*Task objective*:
For the data below, report the number of lines that contain the string "shoulder" and nothing else.

*Records supplied*:
<<<<
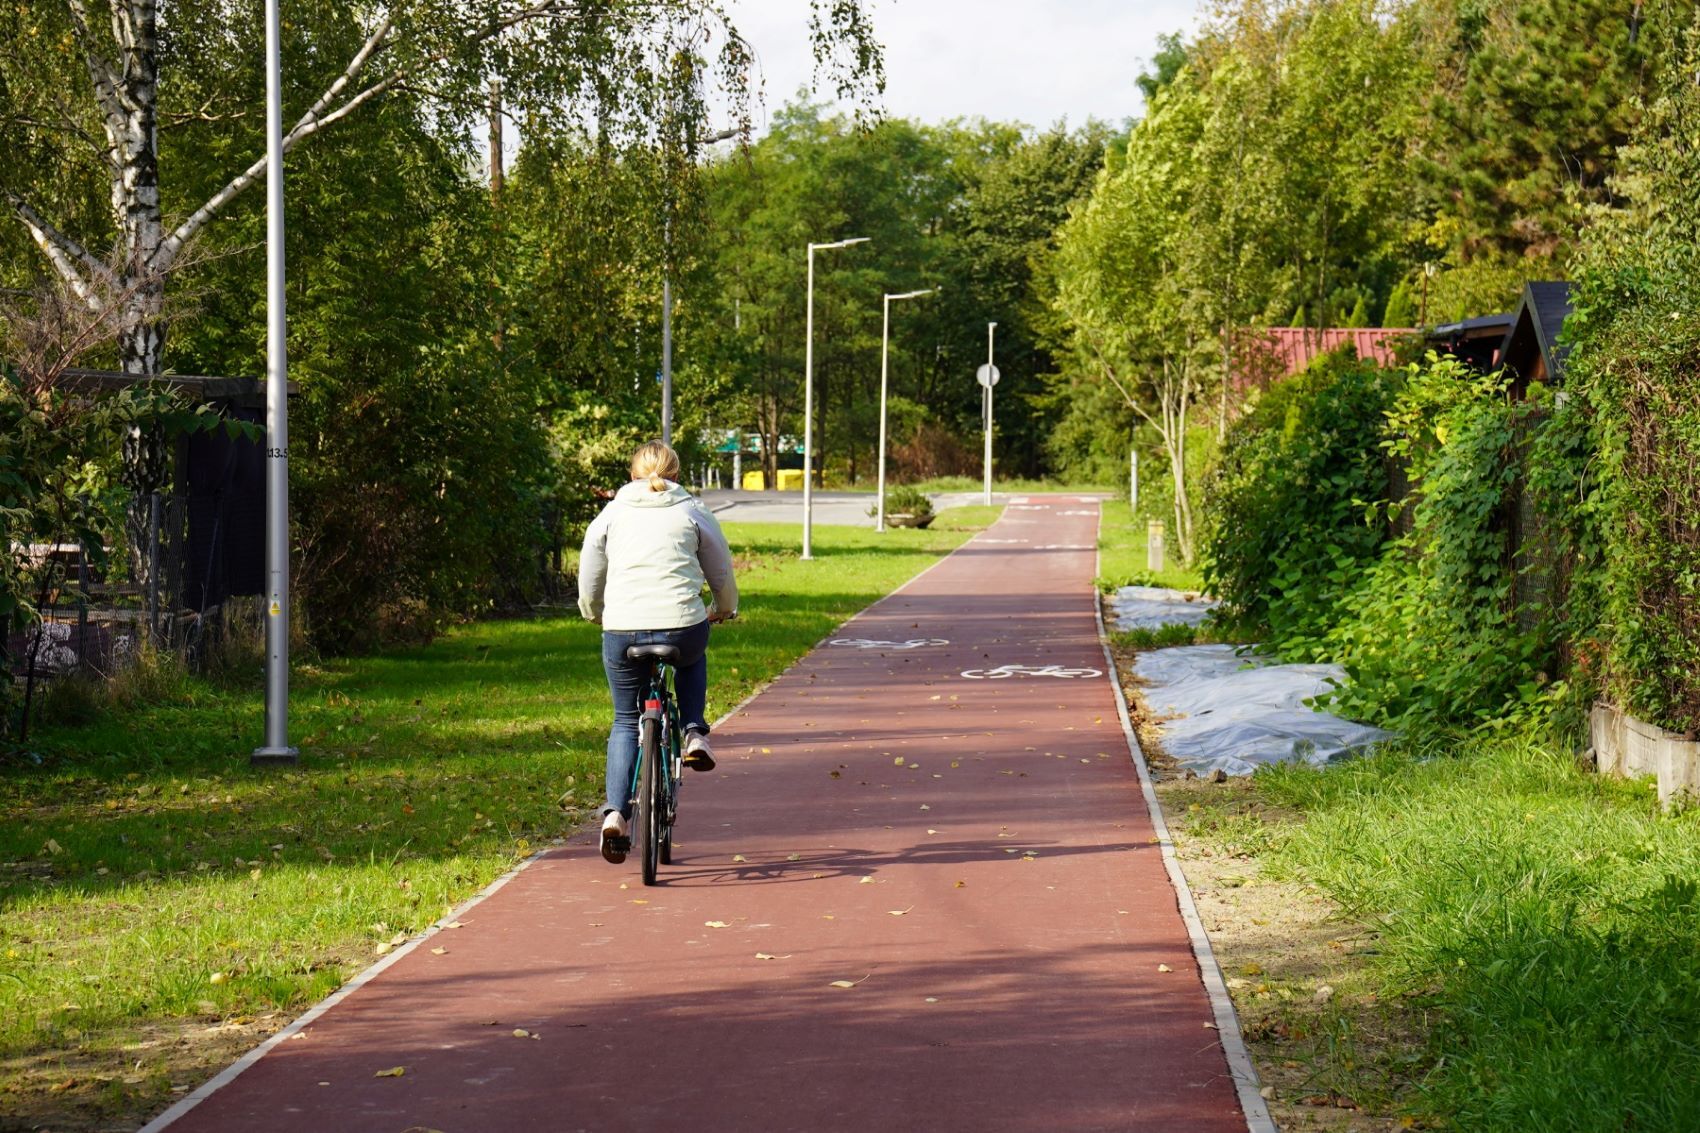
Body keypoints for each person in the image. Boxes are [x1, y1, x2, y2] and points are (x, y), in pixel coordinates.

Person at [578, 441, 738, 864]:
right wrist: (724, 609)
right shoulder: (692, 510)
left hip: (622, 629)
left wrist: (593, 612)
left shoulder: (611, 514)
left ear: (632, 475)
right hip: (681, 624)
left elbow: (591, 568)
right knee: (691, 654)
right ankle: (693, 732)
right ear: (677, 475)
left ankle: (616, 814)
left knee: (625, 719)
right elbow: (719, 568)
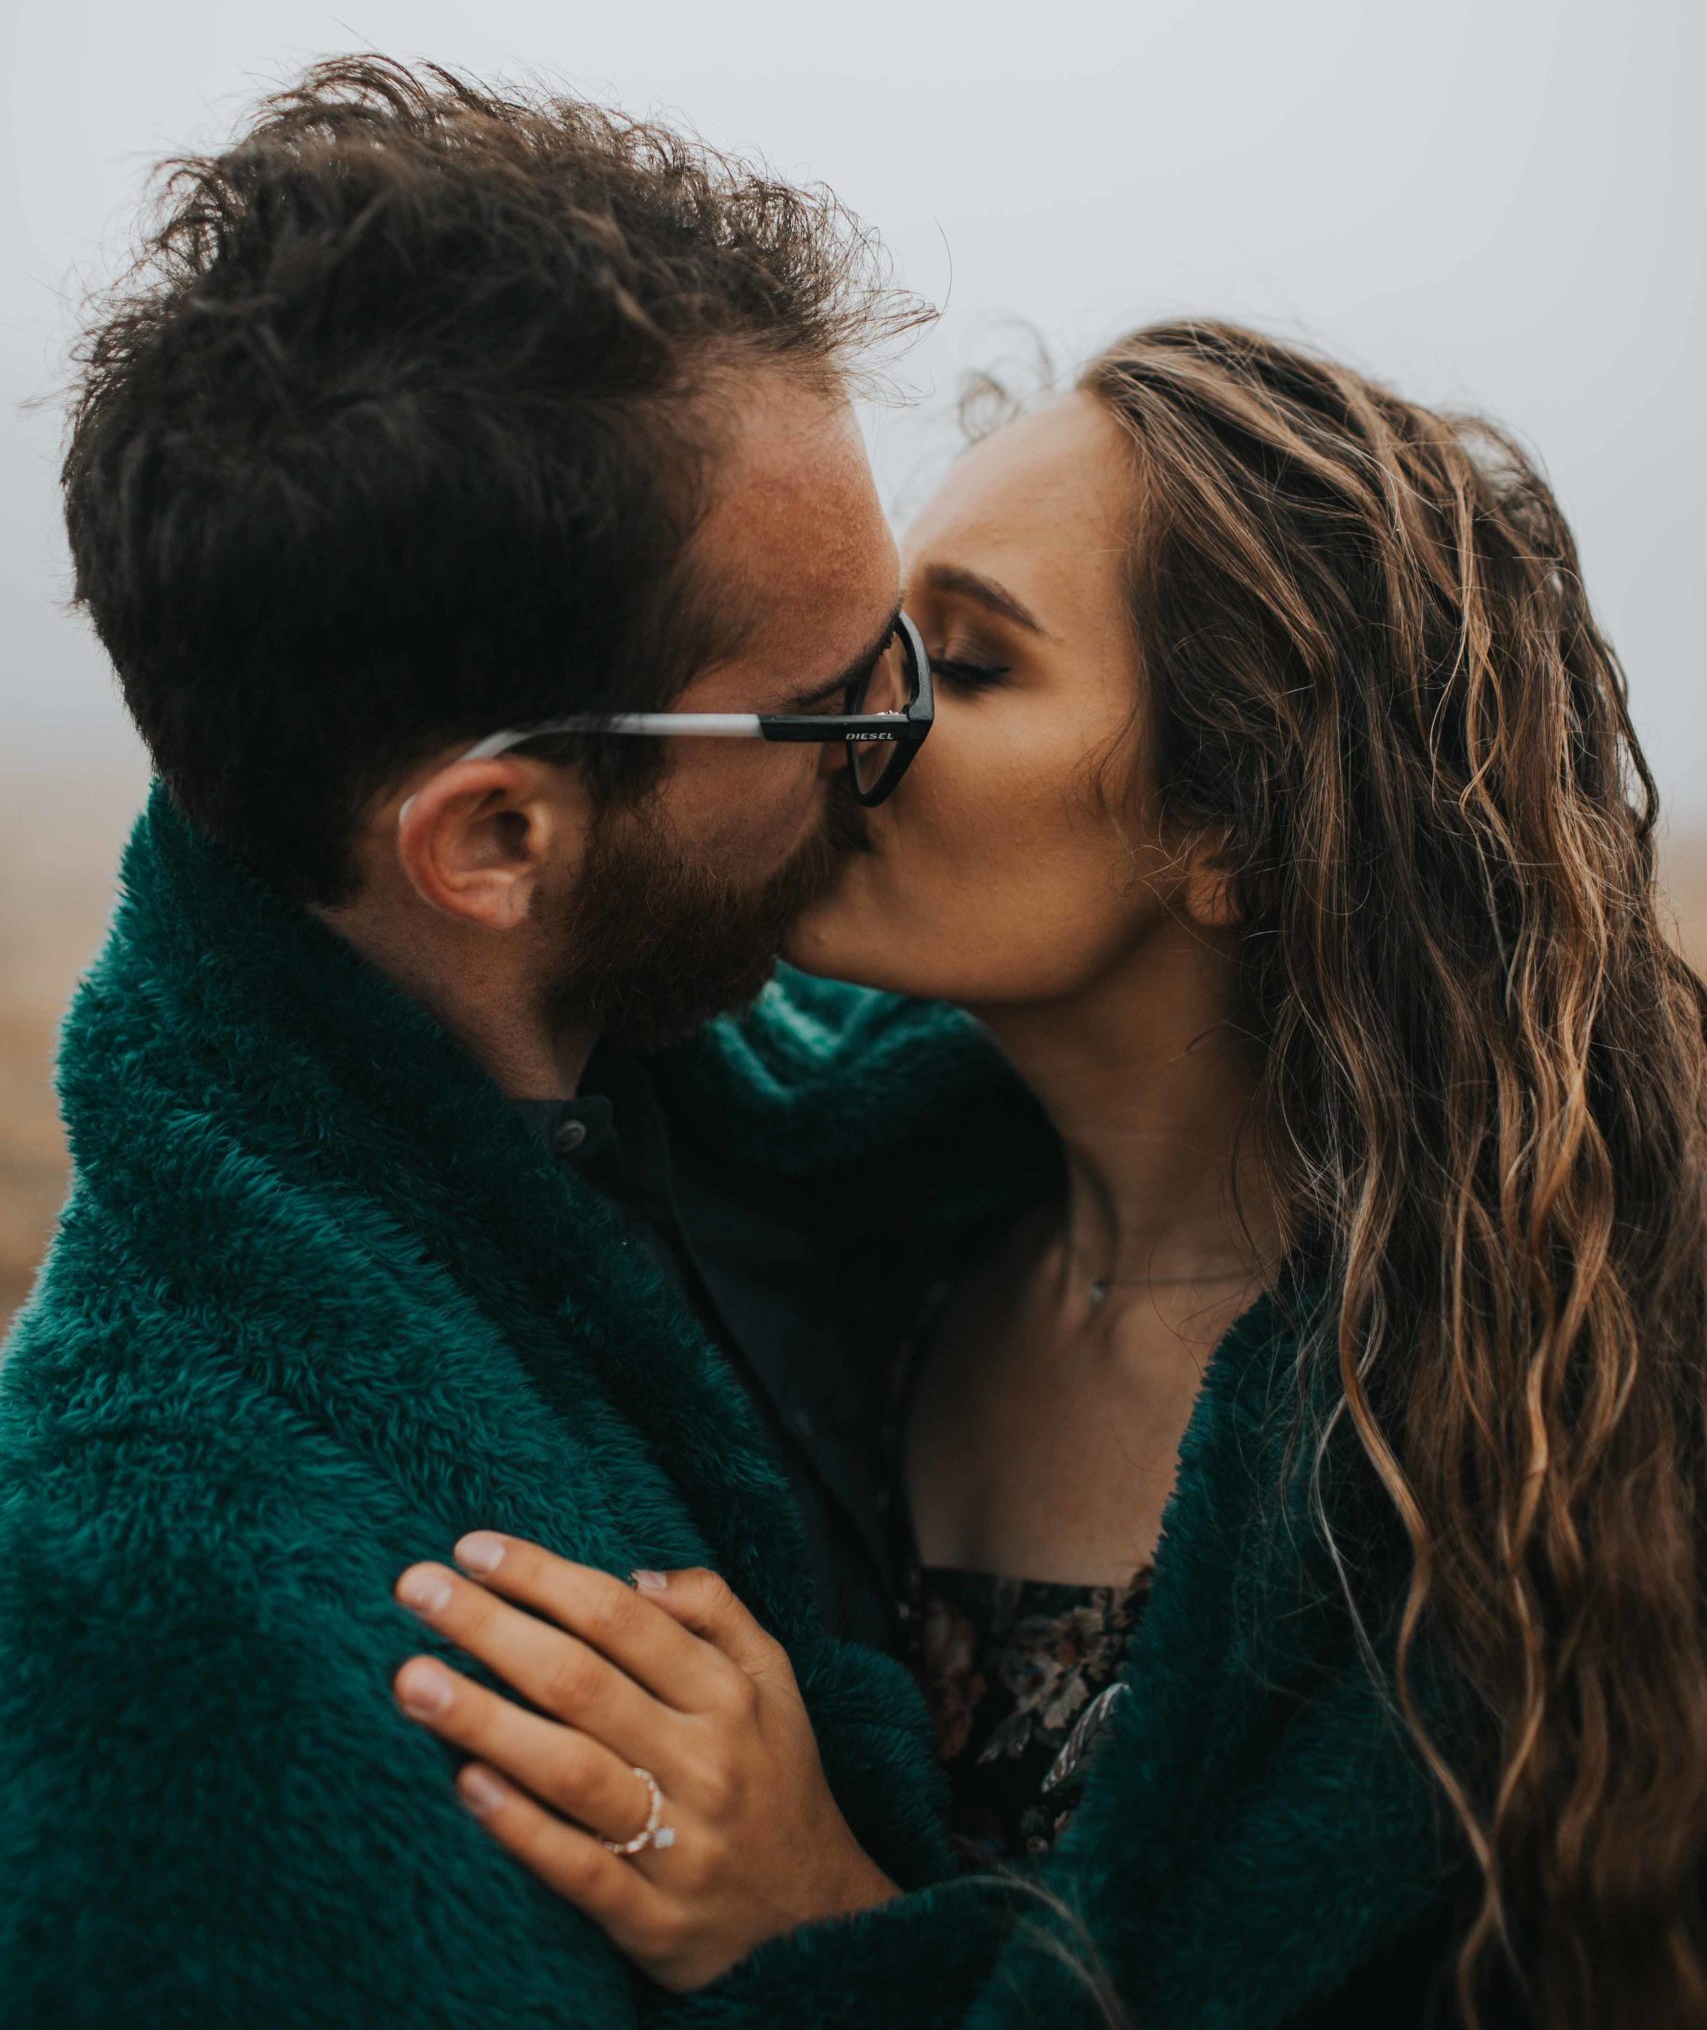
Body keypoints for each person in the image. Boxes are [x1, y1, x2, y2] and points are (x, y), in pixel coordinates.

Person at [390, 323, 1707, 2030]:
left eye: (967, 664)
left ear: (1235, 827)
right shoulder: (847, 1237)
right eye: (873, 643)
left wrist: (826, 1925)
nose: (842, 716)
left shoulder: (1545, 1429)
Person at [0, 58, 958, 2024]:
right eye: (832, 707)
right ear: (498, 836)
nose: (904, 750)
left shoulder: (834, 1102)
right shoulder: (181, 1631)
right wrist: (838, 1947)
>>>>
*Result for this task*:
6